To the small saucepan, add 1-1/2 c of water, and 1 ½” white wine* and the shrimp jackets, the garlic peels, celery trimmings, and the chopped basil stems. Place them all together over medium heat and watch them carefully. Shrimp jackets (shells) love to try to climb out of the pot in a lovely white foam that smells absolutely horrible when it hits the heat. Otherwise, it smells heavenly. Keep it all in the pot by stirring and/or adjusting the heat. Do not cover completely; offset the cover to prevent their boiling over.
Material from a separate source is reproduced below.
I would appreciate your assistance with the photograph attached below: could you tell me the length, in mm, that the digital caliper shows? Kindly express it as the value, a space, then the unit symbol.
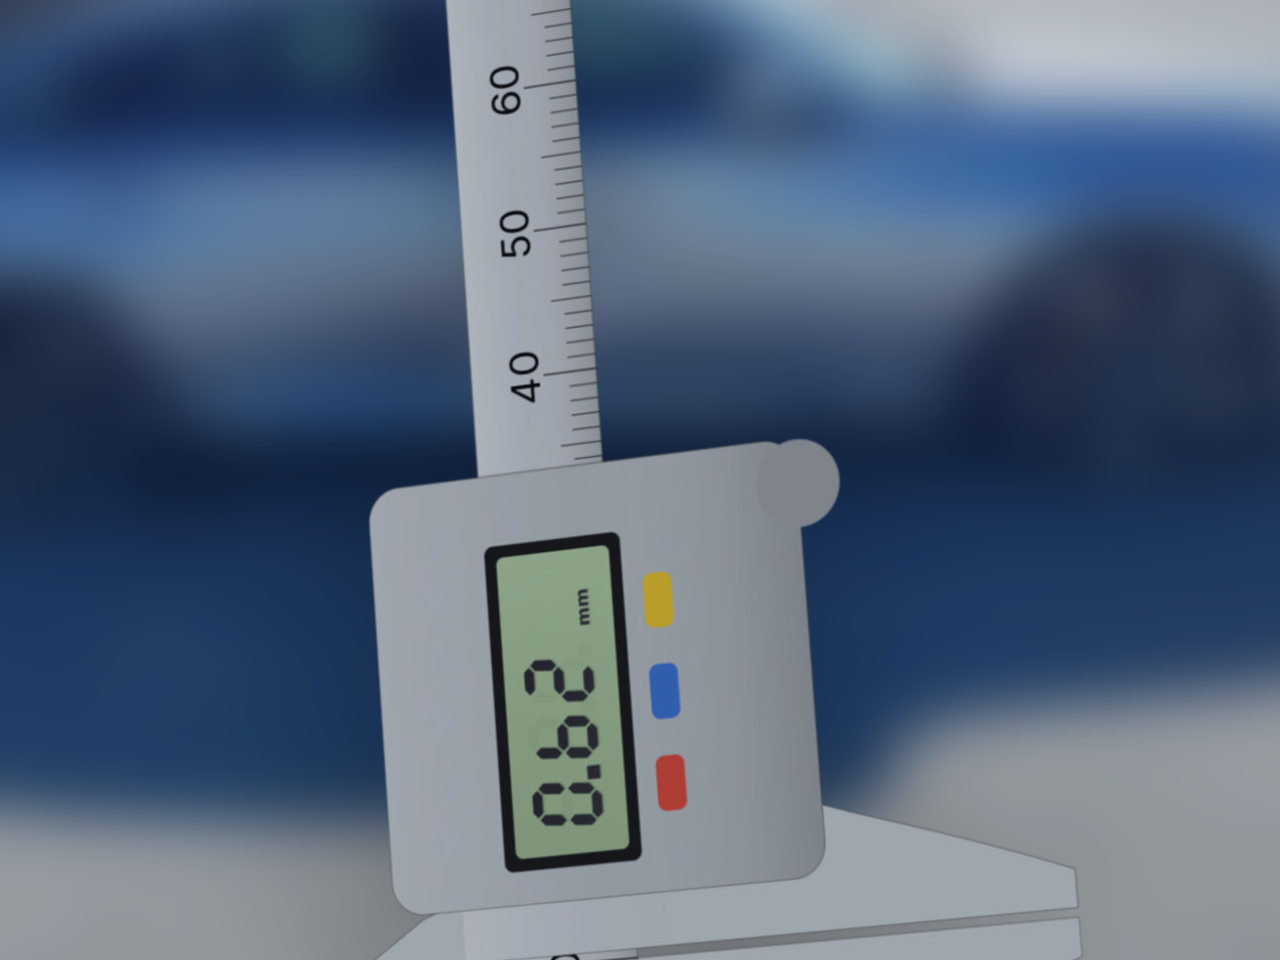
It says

Once the mushrooms are plumped and the shrimp are just pink WITH NO TRANSLUCENCE (be really sure of this, okay?) add the bread crumbs and keep stirring until everything is mixed together like old friends. Toast the breadcrumbs for a minute or two, then take the pan off the heat. Using the back of your wooden spoon, stir in about ½ c olive oil, blending it in until everything looks damp but not wet or (God forbid!) gloppy. If there are any lumps, mash them with the back of your spoon.

If you’re using the eggs, add them now and mix them in well. Now, using a ladle and pouring it by ½ cups, strain a little of the shrimp/celery/basil/garlic skin/wine stock (“shrimp stock”) through a sieve or strainer into the crumb mixture. If it's still too dry, add a bit more, but don't add too much. As we agreed above, we don't want it to be sloppy or even wet. Just promising. Mix everything well until it’s evenly blended, then add 2 c of the Parmesan cheese.

You have added everything EXCEPT THE rest of the SHRIMP STOCK. Strain that and reserve it in the freezer for gumbo, etouffee, or Shrimp Creole later. The recipes will be in future blog posts, I promise. And oh, do I make a gool ol' gumbo!

You also have ¾ c Parmesan cheese left over. Good. Wait a minute, you’ll need it in just a second.

Place your first artichoke in the big bowl and, beginning at the outside, use your wooden spoon (and your hands, once it cools a little) to fill every petal with stuffing, ramming it down well to the base. Continue to fill the petals, going around and around. Pack in firmly as much stuffing as each petal will hold. The artichoke will expand to permit this and look marvelous.

At last, fill the center with stuffing, again, pushing it down well. When the blossom is so full it can’t hold another crumb, pour ¼ c (one-third) of the reamining Parmesan cheese over the top; place the stuffed artichoke on a rack over a few inches of boiling water, and steam over medium-low heat until a petal pulls out easily, with a slight tug. Keep a sharp eye out, so your water doesn't boil away.

It’s often advisable to tie the petals together loosely with clean kitchen string, but be careful not to tie them too tightly; the stuffing needs room to swell. Cover tightly and simmer hard over medium-low heat until the artichoke is done.

Refrigerate the artichoke if you have used the shrimp/shrimp stock/ mushrooms or eggs, all of which are perishable and optional (but yummy!) Artichokes WITHOUT the abovementioned additions can stand out for a couple of hours.

Repeat the process for stuffing and steaming the other two artichokes, and refrigerate them until they are devoured. It generally doesn't take long.

Here’s how to eat them:

Cut them into wedges, if you like, or do it our way, which is to put the whole blossom on the table on a sturdy plate and let family and friends keep at it until they gobble it up. The stuffing is scraped with the bottom teeth off the petals individually, along with the base of the petal itself. Sounds awful. Isn’t.

Quite the contrary, it’s practically addictive! The base itself is the piece de resistance, a gourmet's delight! Tender and creamy-firm, it’s a great substitute for English Muffins in an Eggs Benedict. A well-prepared base, covered with a perfectly-poached egg and a mask of Hollandaise sauce, is a pure joy!

Wonderful stuffed as an hors d’ouvre, or at a party as a savory offering. But you’d better make a lot! Your guests are going to love it!